### EXERCISE
Lay out the lines below, from the one containing "Q: How many spice jars are in this picture?" through the one containing "Count of paper bags on the white backdrop: 12", as a Markdown table with the columns Row and Line, numbering each row and omitting blank lines. Leave the pictures out.

### MATERIAL TO PROCESS
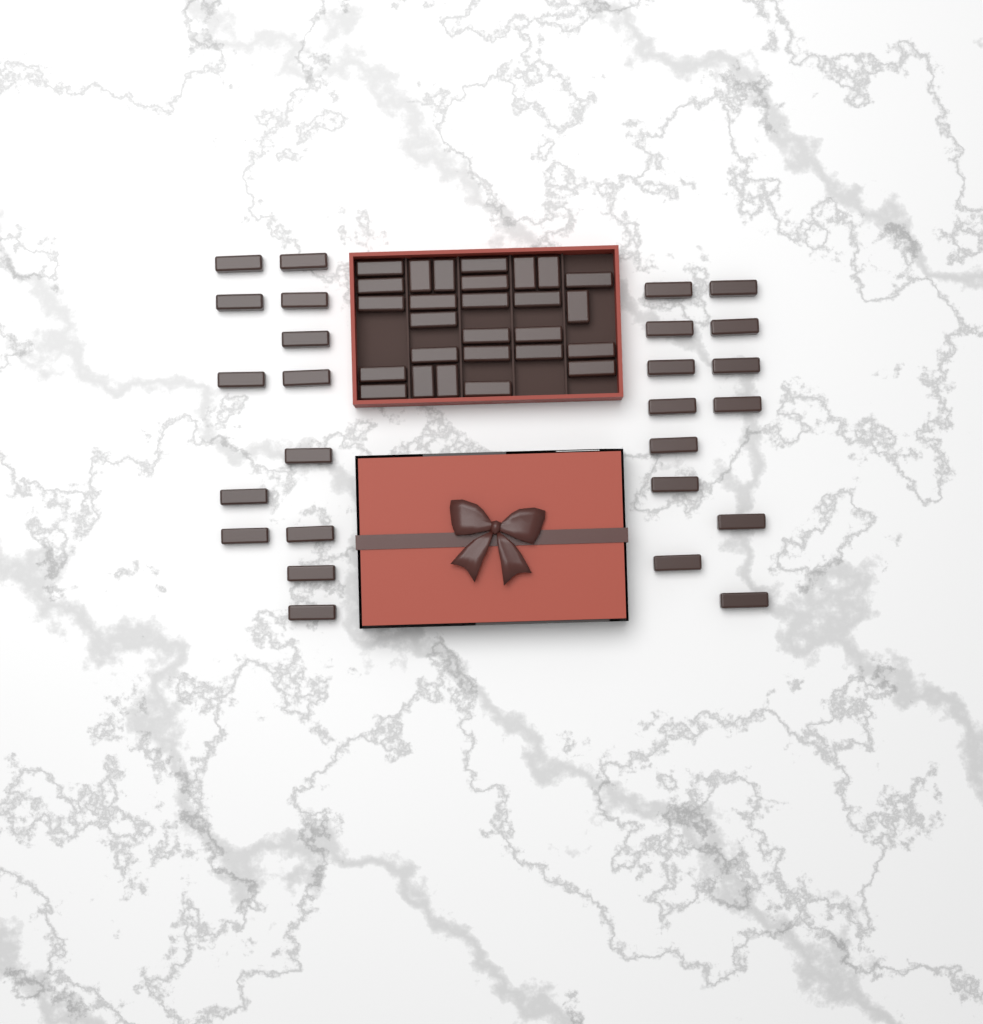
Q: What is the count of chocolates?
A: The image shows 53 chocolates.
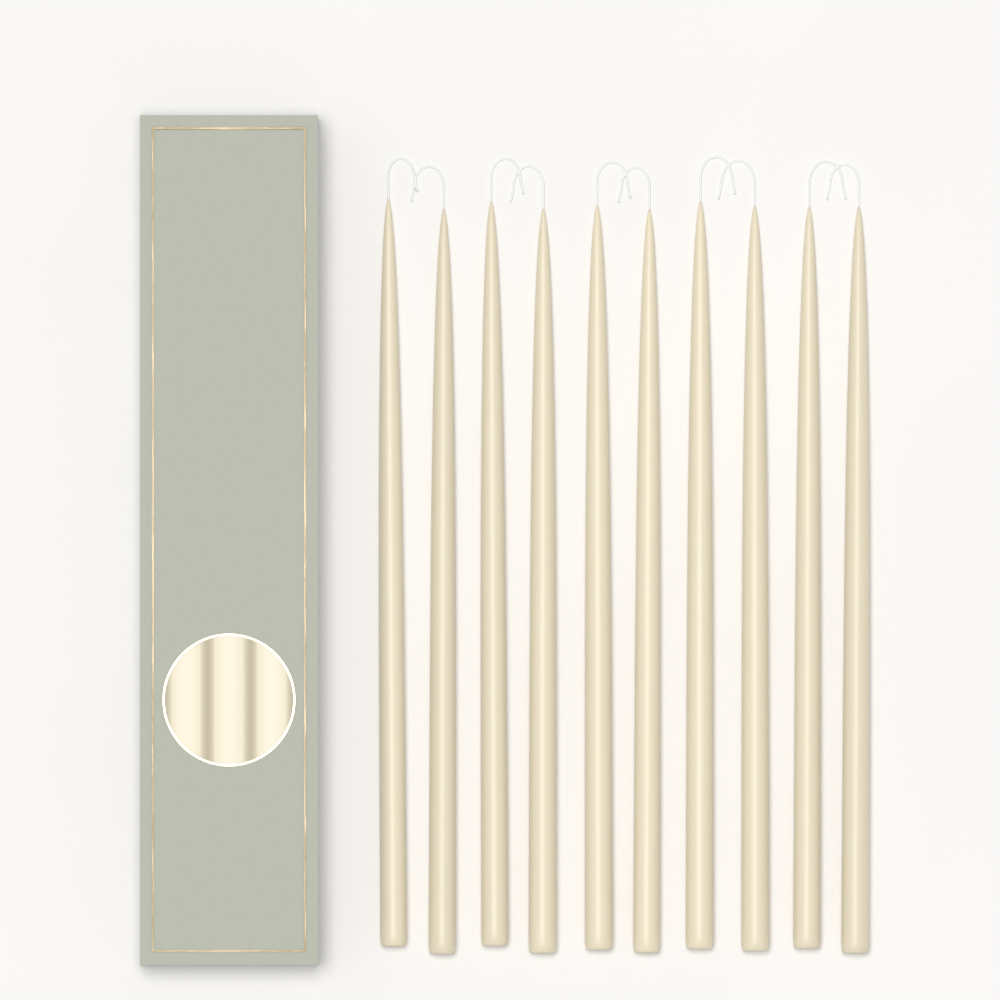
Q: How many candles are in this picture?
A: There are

---

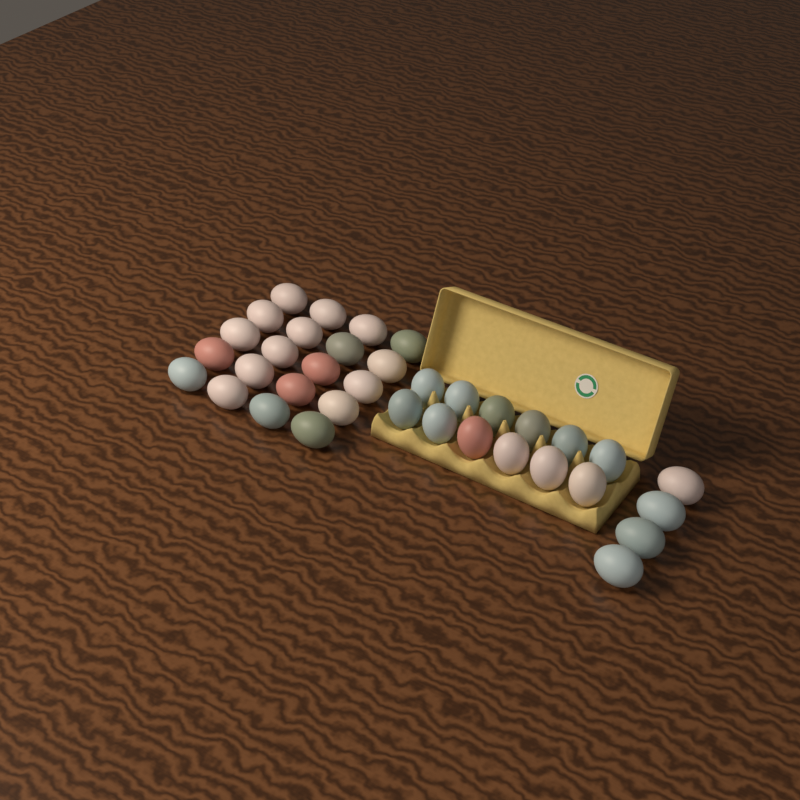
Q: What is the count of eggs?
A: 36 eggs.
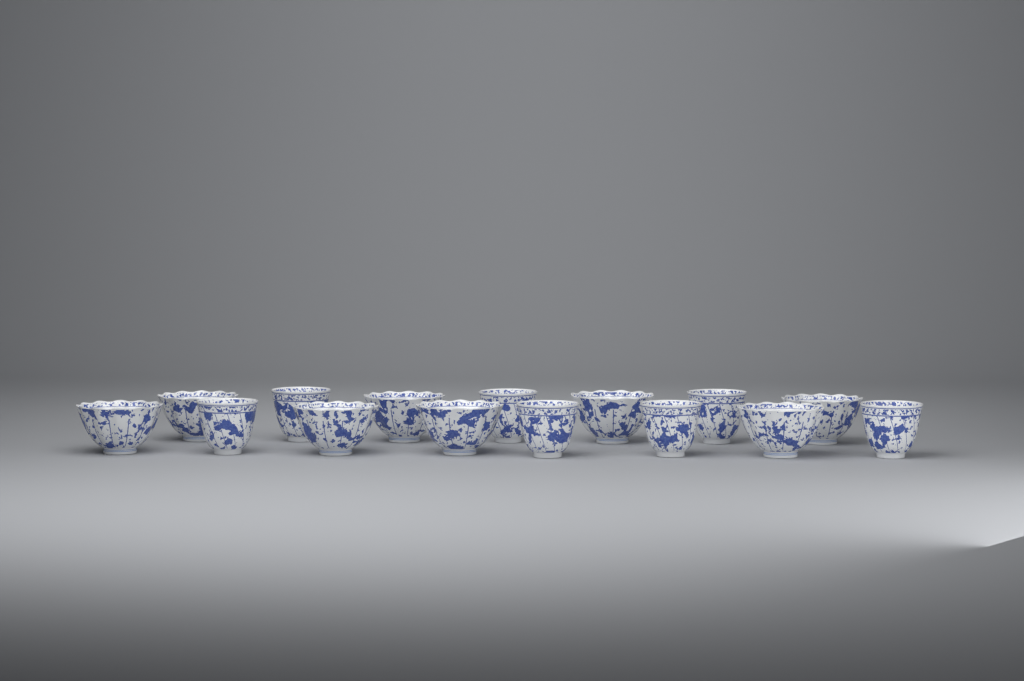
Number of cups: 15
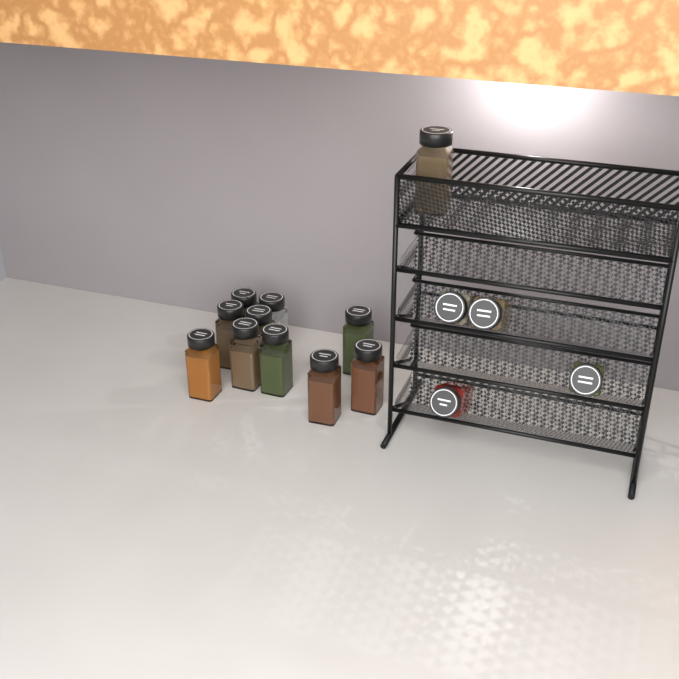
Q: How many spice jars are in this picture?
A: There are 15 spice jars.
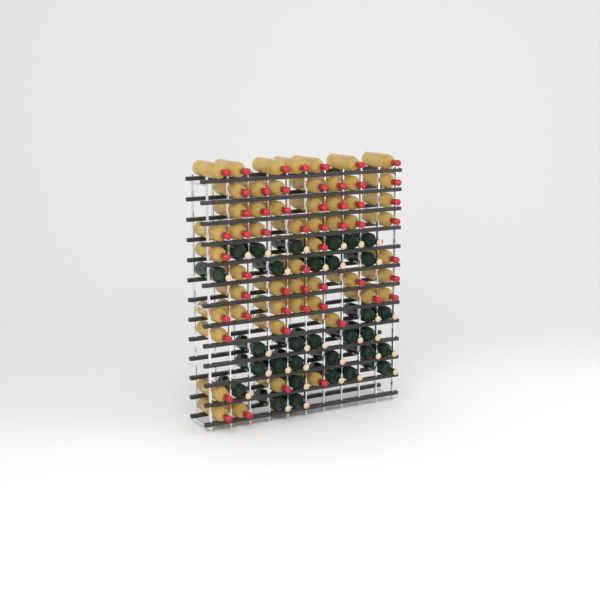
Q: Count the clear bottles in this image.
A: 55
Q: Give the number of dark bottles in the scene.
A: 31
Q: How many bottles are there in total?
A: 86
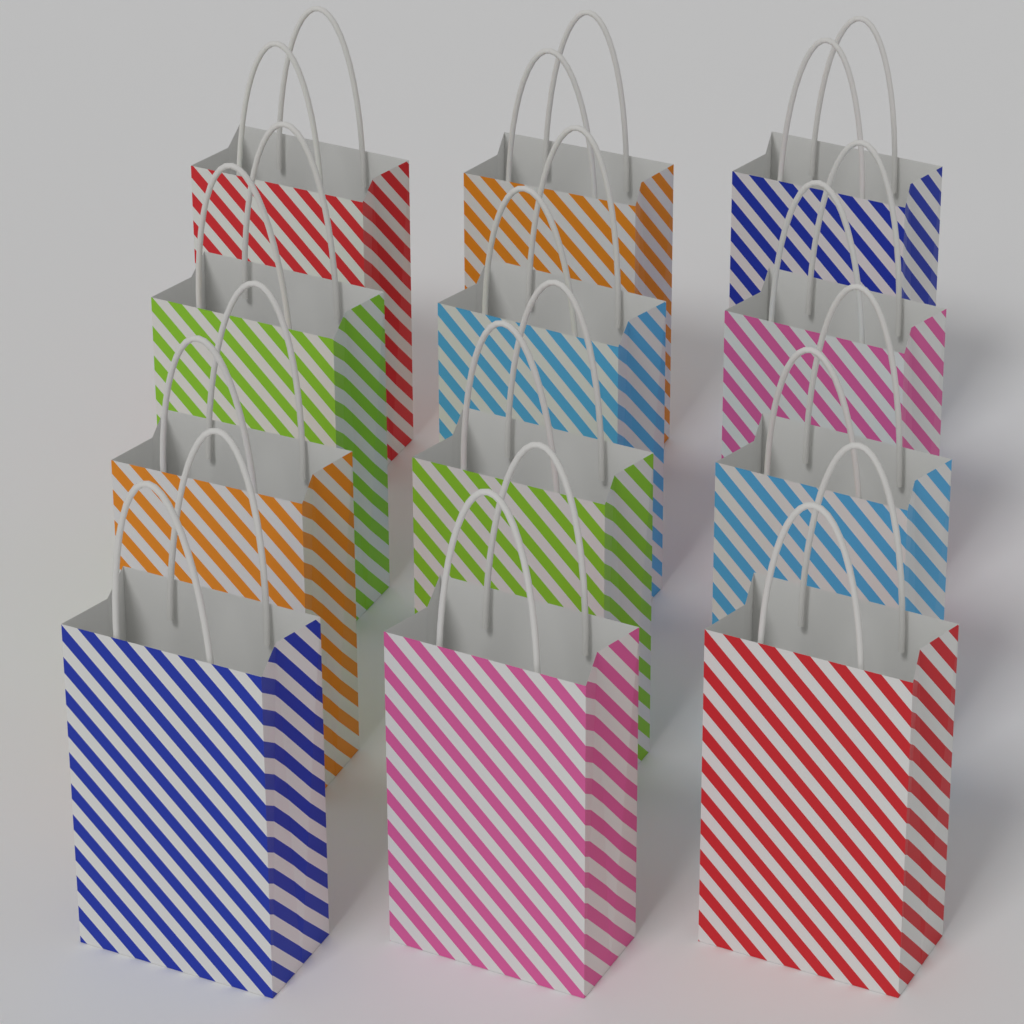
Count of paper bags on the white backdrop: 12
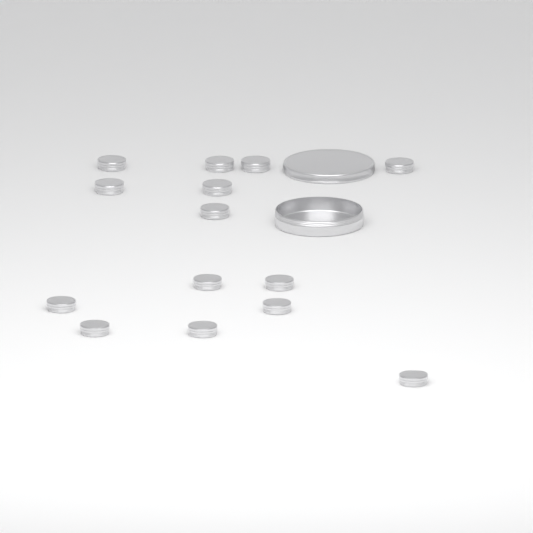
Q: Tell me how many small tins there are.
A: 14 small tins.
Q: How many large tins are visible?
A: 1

### OUTPUT BELOW
| Row | Line |
|---|---|
| 1 | Q: How many spice jars are in this picture? |
| 2 | A: There are 15 spice jars. |
| 3 | Q: Count the clear bottles in this image. |
| 4 | A: 55 |
| 5 | Q: Give the number of dark bottles in the scene. |
| 6 | A: 31 |
| 7 | Q: How many bottles are there in total? |
| 8 | A: 86 |
| 9 | Count of paper bags on the white backdrop: 12 |